Er ging am Haupteingang der Schule vorbei und kam sogleich zum Verwaltungszentrum der Stadt, in ein trauriges Märchenland, aus dem Gestein der Gegend im Stil des 19. Jahrhunderts erbaut, und zusammengehalten durch ein Gewirr gotischer Schornsteine und schießschartenähnlicher Fenster. Hier war das Rathaus und daneben, mit der St.-Georgs-Fahne am Flaggenmast, die Polizeidirektion von Carne, vor neunzig Jahren erbaut, um dem Ansturm von Bogenschützen und Rammböcken zu trotzen.
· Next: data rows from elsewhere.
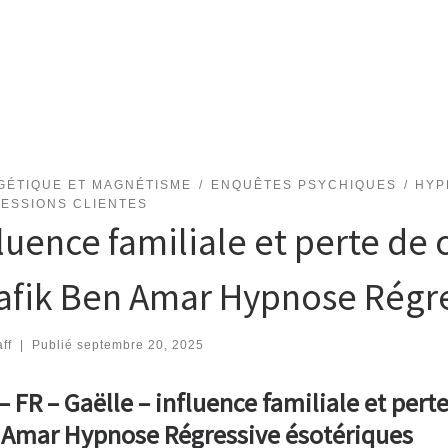
GÉTIQUE ET MAGNÉTISME
ENQUÊTES PSYCHIQUES
HYP
SESSIONS CLIENTES
fluence familiale et perte de 
afik Ben Amar Hypnose Régre
ff
|
Publié
septembre 20, 2025
– FR – Gaëlle – influence familiale et pert
 Amar Hypnose Régressive ésotériques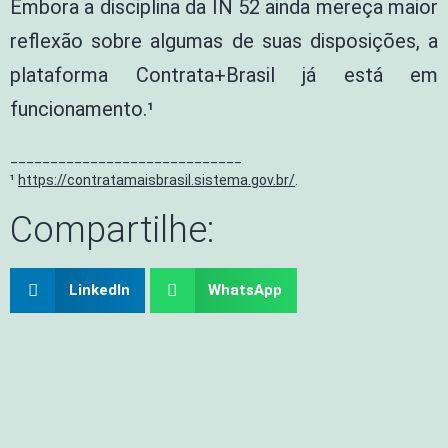
Embora a disciplina da IN 52 ainda mereça maior
reflexão sobre algumas de suas disposições, a
plataforma Contrata+Brasil já está em
funcionamento.¹
_____________________________
¹
https://contratamaisbrasil.sistema.gov.br/
.
Compartilhe:
LinkedIn
WhatsApp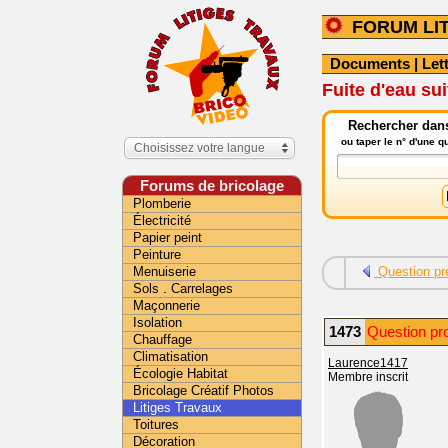
FORUM LI
Documents
|
Let
Fuite d'eau su
Rechercher dans 
ou taper le n° d'une 
Choisissez votre langue
Forums de bricolage
Plomberie
Électricité
Papier peint
Peinture
Menuiserie
Question pr
Sols . Carrelages
Maçonnerie
Isolation
1473
Question pr
Chauffage
Climatisation
Laurence1417
Écologie Habitat
Membre inscrit
Bricolage Créatif Photos
Litiges Travaux
Toitures
Décoration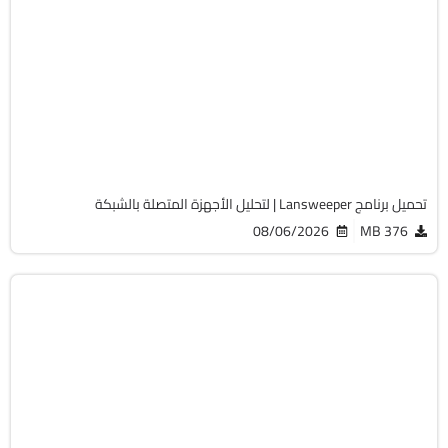
الصيانة والتعريفات
32 & 64-Bit
v12.9.0.3
Cracked
2058
تحميل برنامج Lansweeper | لتحليل الأجهزة المتصلة بالشبكة
08/06/2026
376 MB
أوفيس
64-Bit
v2108 Build 14334.20806 LTSC
Cracked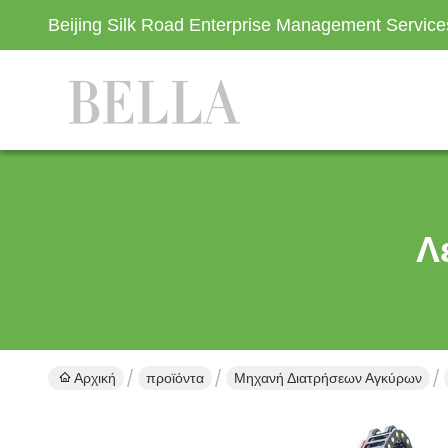
Beijing Silk Road Enterprise Management Servic
Λ
Αρχική
προϊόντα
Μηχανή Διατρήσεων Αγκύρων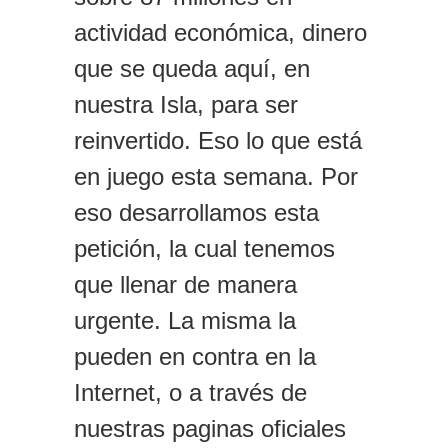
actividad económica, dinero
que se queda aquí, en
nuestra Isla, para ser
reinvertido. Eso lo que está
en juego esta semana. Por
eso desarrollamos esta
petición, la cual tenemos
que llenar de manera
urgente. La misma la
pueden en contra en la
Internet, o a través de
nuestras paginas oficiales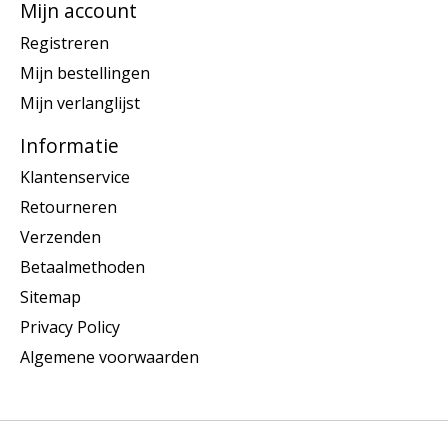
Mijn account
Registreren
Mijn bestellingen
Mijn verlanglijst
Informatie
Klantenservice
Retourneren
Verzenden
Betaalmethoden
Sitemap
Privacy Policy
Algemene voorwaarden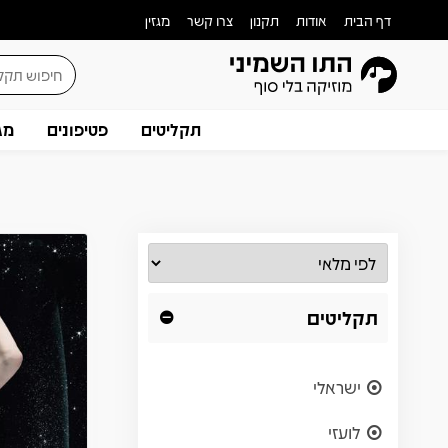
דף הבית
אודות
תקנון
צרו קשר
מגזין
תקליטים
פטיפונים
מג
תקליטים
ישראלי
לועזי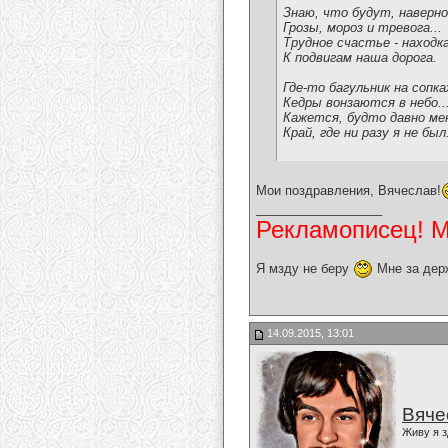
Знаю, что будут, наверно,
Грозы, мороз и тревога...
Трудное счастье - находка
К подвигам наша дорога.
Где-то багульник на сопк
Кедры вонзаются в небо..
Кажется, будто давно ме
Край, где ни разу я не был
Мои поздравления, Вячеслав!
__________________
Рекламописец! Мо
Я мзду не беру
Мне за дер
14.09.2015, 13:01
Вяче
Живу я з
Er nannte dem Wachhabenden seinen Namen und bat, den Polizeibeamten sprechen zu können, der den Tod von Mrs. Rode untersuchte. Der Sergeant, ein älterer, undurchdringlicher Mann, wandte sich dem Telefon mit einer gewissen Förmlichkeit zu, als gelte es, ein schwieriges Taschenspielerkunststück zu vollführen. Zu Smileys Überraschung wurde ihm gesagt, daß Inspektor Rigby sich freuen würde, ihn sofort zu empfangen, und ein Polizeianwärter wurde aufgefordert, ihm den Weg zu zeigen. Er wurde in munterem Tempo das weite Treppenhaus in der Mitte der Halle hinaufgeführt und befand sich in wenigen Augenblicken vor dem Inspektor.
Er war ein sehr gedrungener und sehr breitschultriger Mann. Er hätte ein Kelte aus den Zinnminen von Cornwall oder den Kohlenschächten von Wales sein können. Sein dunkles, graumeliertes Haar war sehr kurz geschnitten; es wuchs wie eine Teufelskappe in einer Spitze in seine Stirn hinein. Seine Hände waren groß und kraftvoll, er hatte den Leib und die Haltung eines Ringers, aber er sprach langsam, seine leise Stimme hatte den brummenden Ton von Dorset. Smiley bemerkte rasch, daß er eine bei kleinen Menschen seltene Eigenschaft besaß: Offenheit. Obwohl seine Augen dunkel und leuchtend waren, seine Körperbewegungen rasch, vermittelte er einen Eindruck von Ehrlichkeit und Geradheit.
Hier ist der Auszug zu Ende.